No trivial measures can solve this. It is basicly a question of "if someone has sufficient access to the machine and/or software before you ask for the password, they will be able to break in". There are various ways you could try to make it harder, but there is really no easy way to prevent someone who is really determined to get into the system.

However, one thing you could do is to ENCRYPT the incoming password, rather than decrypt the "correct" password. That way, the correct password is never available as clear-text, which does help security somewhat.

-Other than the nested 'for' loop... Does anyone have any suggestions as to how I can make this program (or just my general programming skills) better?

Your indentation [use of spaces to indicate which code belongs in which loop/if-statement etc] is abysmal - this may be because you use a mix of spaces and tabs in your editor. Most editors have a setting to say "use spaces instead of tabs" - so if your code looks very different in your editor than on the forum page, you may want to check if there is a setting like that.

I don't think putting delay loops is the best idea. Use Sleep() or some similar funciton, it will have the same effect, but not use 100% of the CPU time for the duration of the delay - and the delay won't vary depending on the speed of the processor. What takes 1 second on a really old 486 processor probably takes a tenth of a second on a 2-year old processor, and less on the latest greatest processors.

--
Mats

However, one thing you could do is to ENCRYPT the incoming password, rather than decrypt the "correct" password. That way, the correct password is never available as clear-text, which does help security somewhat.

Wow, that seems obvious but it never occurred to me-- thanks Mats!

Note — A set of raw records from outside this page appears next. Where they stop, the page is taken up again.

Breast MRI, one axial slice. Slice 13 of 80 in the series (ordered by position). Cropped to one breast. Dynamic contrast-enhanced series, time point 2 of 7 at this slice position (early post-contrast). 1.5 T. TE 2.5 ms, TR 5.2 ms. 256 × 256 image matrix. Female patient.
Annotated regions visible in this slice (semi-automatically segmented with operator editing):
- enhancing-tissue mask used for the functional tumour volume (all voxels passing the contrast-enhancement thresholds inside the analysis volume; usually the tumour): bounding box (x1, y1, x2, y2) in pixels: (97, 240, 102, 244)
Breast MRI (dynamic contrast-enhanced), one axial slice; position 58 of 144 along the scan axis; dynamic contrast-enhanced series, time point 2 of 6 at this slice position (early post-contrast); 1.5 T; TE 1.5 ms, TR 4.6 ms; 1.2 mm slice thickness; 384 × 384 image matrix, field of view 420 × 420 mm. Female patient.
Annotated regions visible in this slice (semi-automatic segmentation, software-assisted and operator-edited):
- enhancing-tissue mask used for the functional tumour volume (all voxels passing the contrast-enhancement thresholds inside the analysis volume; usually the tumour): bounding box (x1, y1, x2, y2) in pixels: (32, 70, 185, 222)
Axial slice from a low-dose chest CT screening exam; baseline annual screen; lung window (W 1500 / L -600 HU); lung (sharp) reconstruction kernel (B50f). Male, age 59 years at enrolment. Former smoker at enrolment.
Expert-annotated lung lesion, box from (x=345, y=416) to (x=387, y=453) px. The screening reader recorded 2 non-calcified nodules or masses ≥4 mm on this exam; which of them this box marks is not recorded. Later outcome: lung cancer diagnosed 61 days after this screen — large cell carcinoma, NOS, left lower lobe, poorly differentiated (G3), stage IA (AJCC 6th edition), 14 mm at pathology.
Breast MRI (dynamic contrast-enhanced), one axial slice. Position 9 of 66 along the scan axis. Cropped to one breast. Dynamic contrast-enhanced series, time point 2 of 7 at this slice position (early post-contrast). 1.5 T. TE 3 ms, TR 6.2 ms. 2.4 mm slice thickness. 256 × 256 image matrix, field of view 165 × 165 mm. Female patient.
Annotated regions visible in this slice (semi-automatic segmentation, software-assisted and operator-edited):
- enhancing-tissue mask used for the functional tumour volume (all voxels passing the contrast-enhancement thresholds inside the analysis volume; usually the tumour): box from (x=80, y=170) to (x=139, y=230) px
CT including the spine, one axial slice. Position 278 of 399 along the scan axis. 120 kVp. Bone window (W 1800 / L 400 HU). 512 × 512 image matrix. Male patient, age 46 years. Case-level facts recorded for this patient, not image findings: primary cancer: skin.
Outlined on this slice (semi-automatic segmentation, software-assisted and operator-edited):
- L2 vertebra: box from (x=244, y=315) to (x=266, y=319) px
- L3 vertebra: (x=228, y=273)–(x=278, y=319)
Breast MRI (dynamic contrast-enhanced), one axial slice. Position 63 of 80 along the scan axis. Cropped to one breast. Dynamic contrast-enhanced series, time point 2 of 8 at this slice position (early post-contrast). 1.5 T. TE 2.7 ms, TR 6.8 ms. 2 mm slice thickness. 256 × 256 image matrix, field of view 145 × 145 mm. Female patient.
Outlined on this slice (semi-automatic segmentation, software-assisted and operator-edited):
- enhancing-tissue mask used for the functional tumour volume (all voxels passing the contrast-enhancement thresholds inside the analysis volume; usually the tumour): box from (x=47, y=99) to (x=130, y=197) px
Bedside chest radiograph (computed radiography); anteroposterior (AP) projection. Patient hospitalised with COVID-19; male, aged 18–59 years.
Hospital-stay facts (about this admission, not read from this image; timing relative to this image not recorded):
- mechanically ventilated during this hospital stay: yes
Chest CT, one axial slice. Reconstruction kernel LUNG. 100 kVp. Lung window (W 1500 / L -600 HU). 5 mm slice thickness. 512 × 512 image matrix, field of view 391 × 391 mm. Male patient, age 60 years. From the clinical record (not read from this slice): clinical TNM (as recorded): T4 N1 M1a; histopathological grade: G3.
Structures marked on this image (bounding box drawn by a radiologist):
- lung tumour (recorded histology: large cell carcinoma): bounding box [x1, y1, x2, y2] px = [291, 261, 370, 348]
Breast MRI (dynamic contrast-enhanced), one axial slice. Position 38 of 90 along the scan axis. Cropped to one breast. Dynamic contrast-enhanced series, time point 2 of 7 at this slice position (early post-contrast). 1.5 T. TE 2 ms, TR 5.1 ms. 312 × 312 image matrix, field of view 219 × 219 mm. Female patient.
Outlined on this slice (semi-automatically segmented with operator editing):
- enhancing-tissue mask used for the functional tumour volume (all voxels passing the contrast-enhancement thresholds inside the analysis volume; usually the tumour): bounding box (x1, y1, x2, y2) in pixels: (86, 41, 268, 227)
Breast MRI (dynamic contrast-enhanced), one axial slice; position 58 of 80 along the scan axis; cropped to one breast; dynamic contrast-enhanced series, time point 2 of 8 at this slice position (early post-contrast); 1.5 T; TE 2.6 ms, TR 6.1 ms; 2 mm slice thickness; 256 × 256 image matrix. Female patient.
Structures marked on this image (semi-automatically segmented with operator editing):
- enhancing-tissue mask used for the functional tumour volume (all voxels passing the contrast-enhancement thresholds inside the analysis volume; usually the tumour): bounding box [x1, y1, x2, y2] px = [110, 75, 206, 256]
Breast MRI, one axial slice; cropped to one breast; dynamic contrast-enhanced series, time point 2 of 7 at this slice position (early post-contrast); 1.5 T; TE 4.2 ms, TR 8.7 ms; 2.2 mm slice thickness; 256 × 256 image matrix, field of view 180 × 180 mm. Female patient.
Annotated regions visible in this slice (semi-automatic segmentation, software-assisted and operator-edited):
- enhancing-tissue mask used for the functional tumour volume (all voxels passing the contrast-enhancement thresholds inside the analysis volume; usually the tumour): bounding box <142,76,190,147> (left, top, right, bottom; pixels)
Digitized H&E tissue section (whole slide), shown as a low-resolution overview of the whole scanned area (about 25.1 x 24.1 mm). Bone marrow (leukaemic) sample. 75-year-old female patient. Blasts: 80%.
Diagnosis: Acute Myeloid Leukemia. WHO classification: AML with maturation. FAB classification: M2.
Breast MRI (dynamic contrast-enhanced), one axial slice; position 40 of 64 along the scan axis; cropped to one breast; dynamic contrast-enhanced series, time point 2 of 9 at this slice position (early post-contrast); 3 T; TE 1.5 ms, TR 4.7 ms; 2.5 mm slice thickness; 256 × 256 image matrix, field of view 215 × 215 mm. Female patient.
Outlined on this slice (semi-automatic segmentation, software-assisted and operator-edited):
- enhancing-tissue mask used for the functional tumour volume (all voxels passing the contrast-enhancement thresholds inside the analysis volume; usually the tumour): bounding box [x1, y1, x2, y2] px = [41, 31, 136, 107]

//Switching the cipher to code the entry would be a pretty quick fix, but just for the sake of
//learning (and for fun) I might try to use Xor encryption instead (I mean, I might as well put that nifty code snippet from mikeman to use) :-P


As for the Sleep() function: (what it does, how to implement it, etc.)

Google is my friend.

I'm not sure what the Sleep() function does, but to "set it up so the user is automatically logged out after X number of attempts" is easy without having to nest a for loop. Just use the for loop plainly, the code would be "for(x=1;x<=5;x++)". Then have the code to check if (entry!=decrypt) inside the for loop. This would give the user 5 tries to get the password correct before exiting the loop.

From MSDN:
The Sleep function suspends the execution of the current thread for at least the specified interval.
It takes only one argument - the number of milliseconds to sleep.

note that it is a Windows-specific function.

Confusingly, the Unix variant, sleep(unsigned int) (note the lowercase "s") takes the number of seconds to sleep for.